> _EXERCISE DETAILS_: A verbatim transcript of the data that follows, free of images, is the expected result.

── THE RECORDS ──

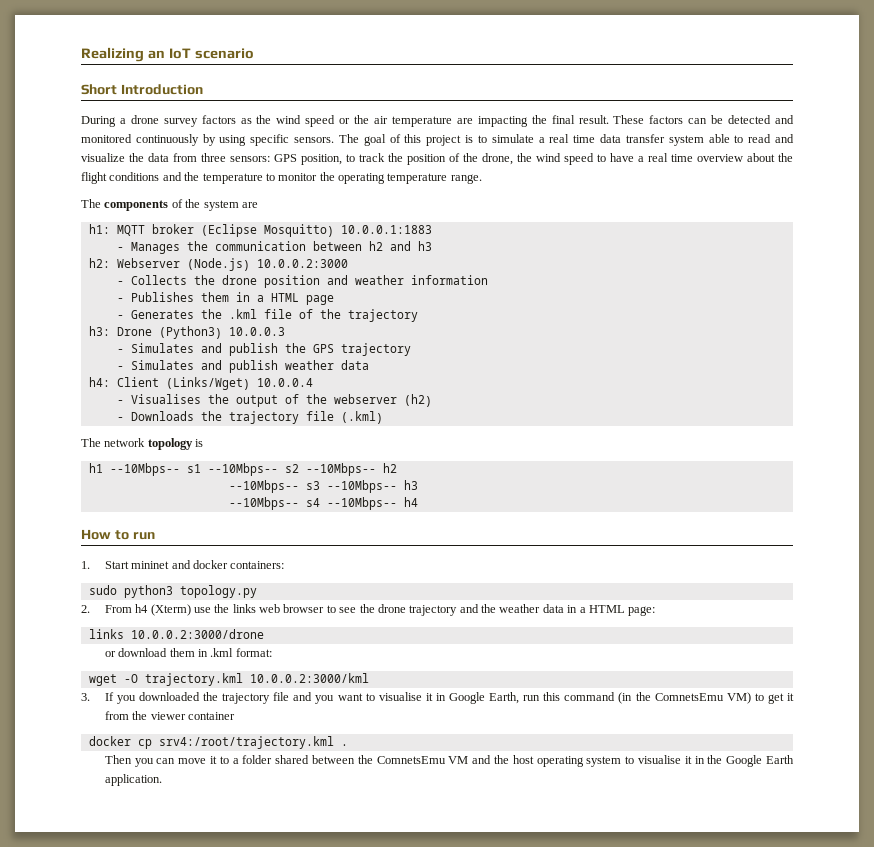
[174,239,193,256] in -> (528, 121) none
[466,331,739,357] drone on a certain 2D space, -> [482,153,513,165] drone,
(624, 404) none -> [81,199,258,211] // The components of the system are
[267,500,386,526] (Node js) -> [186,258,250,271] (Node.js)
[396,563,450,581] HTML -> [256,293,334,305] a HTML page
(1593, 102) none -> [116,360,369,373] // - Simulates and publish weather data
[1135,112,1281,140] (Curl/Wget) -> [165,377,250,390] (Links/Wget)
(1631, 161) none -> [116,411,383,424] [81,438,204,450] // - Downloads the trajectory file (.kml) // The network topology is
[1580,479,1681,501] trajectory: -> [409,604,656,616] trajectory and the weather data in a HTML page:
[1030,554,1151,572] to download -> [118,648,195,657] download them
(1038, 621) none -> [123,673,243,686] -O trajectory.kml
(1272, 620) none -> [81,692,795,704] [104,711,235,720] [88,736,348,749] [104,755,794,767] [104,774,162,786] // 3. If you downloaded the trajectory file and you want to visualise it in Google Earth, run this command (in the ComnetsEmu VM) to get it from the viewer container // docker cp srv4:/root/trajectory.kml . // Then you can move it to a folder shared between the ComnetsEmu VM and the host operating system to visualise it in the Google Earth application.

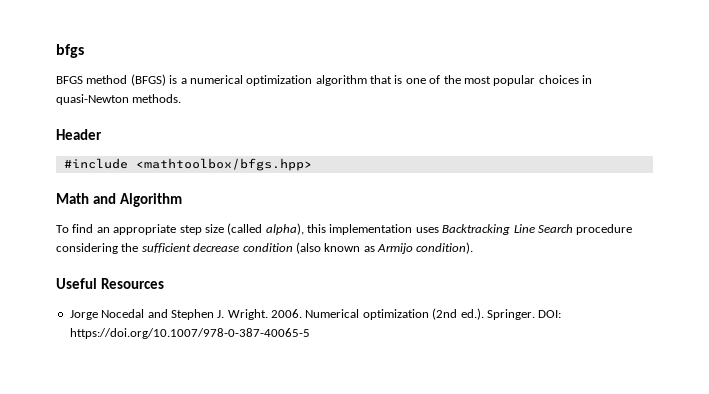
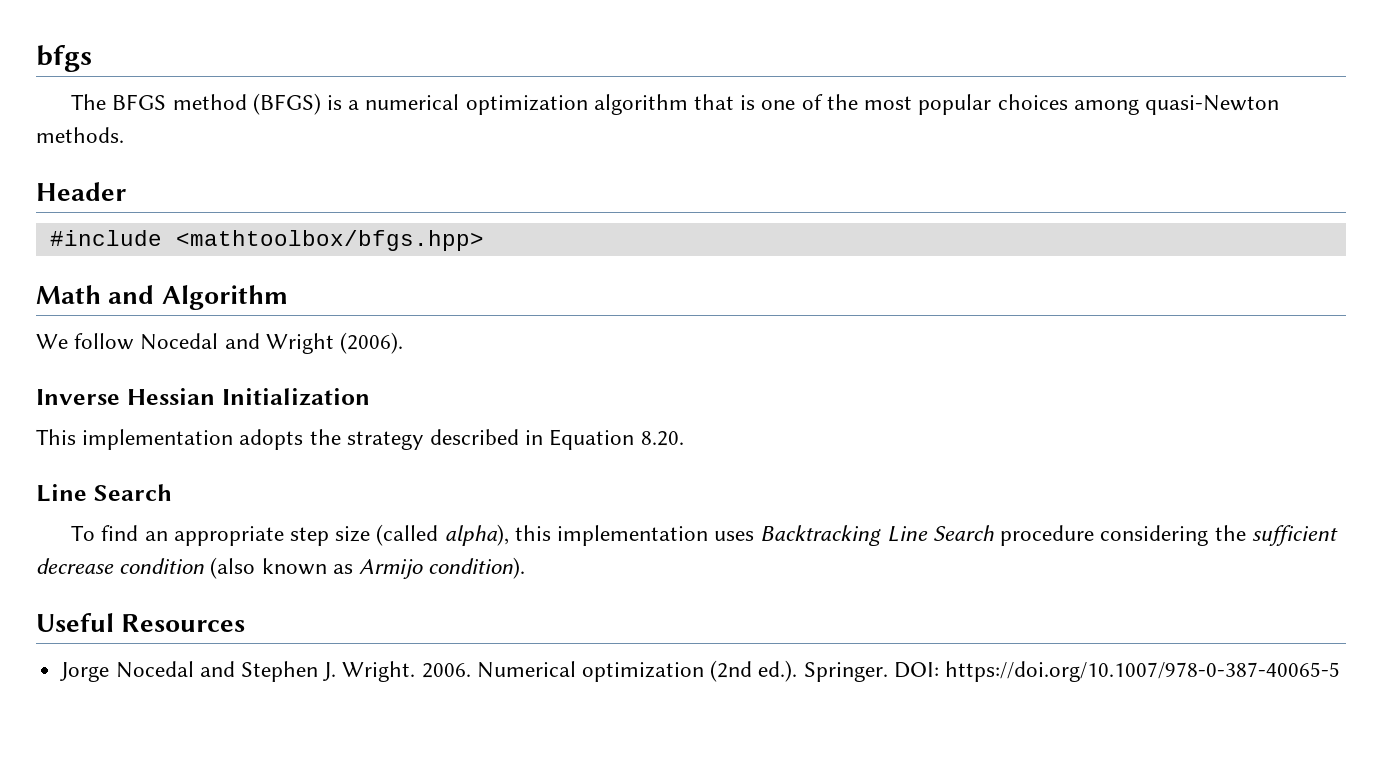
(84, 51) none -> [71,94,107,110] The
[582,75,592,84] in -> [1073,99,1139,115] among
(182, 200) none -> [36,332,404,354] [36,388,370,406] [36,429,684,450] [36,484,172,502] // We follow Nocedal and Wright (2006). // Inverse Hessian Initialization // This implementation adopts the strategy described in Equation 8.20. // Line Search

───

> _RESPONSE FOR THIS EXERCISE_:
[174,239,193,256] in -> (528, 121) none
[466,331,739,357] drone on a certain 2D space, -> [482,153,513,165] drone,
(624, 404) none -> [81,199,258,211] // The components of the system are
[267,500,386,526] (Node js) -> [186,258,250,271] (Node.js)
[396,563,450,581] HTML -> [256,293,334,305] a HTML page
(1593, 102) none -> [116,360,369,373] // - Simulates and publish weather data
[1135,112,1281,140] (Curl/Wget) -> [165,377,250,390] (Links/Wget)
(1631, 161) none -> [116,411,383,424] [81,438,204,450] // - Downloads the trajectory file (.kml) // The network topology is
[1580,479,1681,501] trajectory: -> [409,604,656,616] trajectory and the weather data in a HTML page:
[1030,554,1151,572] to download -> [118,648,195,657] download them
(1038, 621) none -> [123,673,243,686] -O trajectory.kml
(1272, 620) none -> [81,692,795,704] [104,711,235,720] [88,736,348,749] [104,755,794,767] [104,774,162,786] // 3. If you downloaded the trajectory file and you want to visualise it in Google Earth, run this command (in the ComnetsEmu VM) to get it from the viewer container // docker cp srv4:/root/trajectory.kml . // Then you can move it to a folder shared between the ComnetsEmu VM and the host operating system to visualise it in the Google Earth application.

(84, 51) none -> [71,94,107,110] The
[582,75,592,84] in -> [1073,99,1139,115] among
(182, 200) none -> [36,332,404,354] [36,388,370,406] [36,429,684,450] [36,484,172,502] // We follow Nocedal and Wright (2006). // Inverse Hessian Initialization // This implementation adopts the strategy described in Equation 8.20. // Line Search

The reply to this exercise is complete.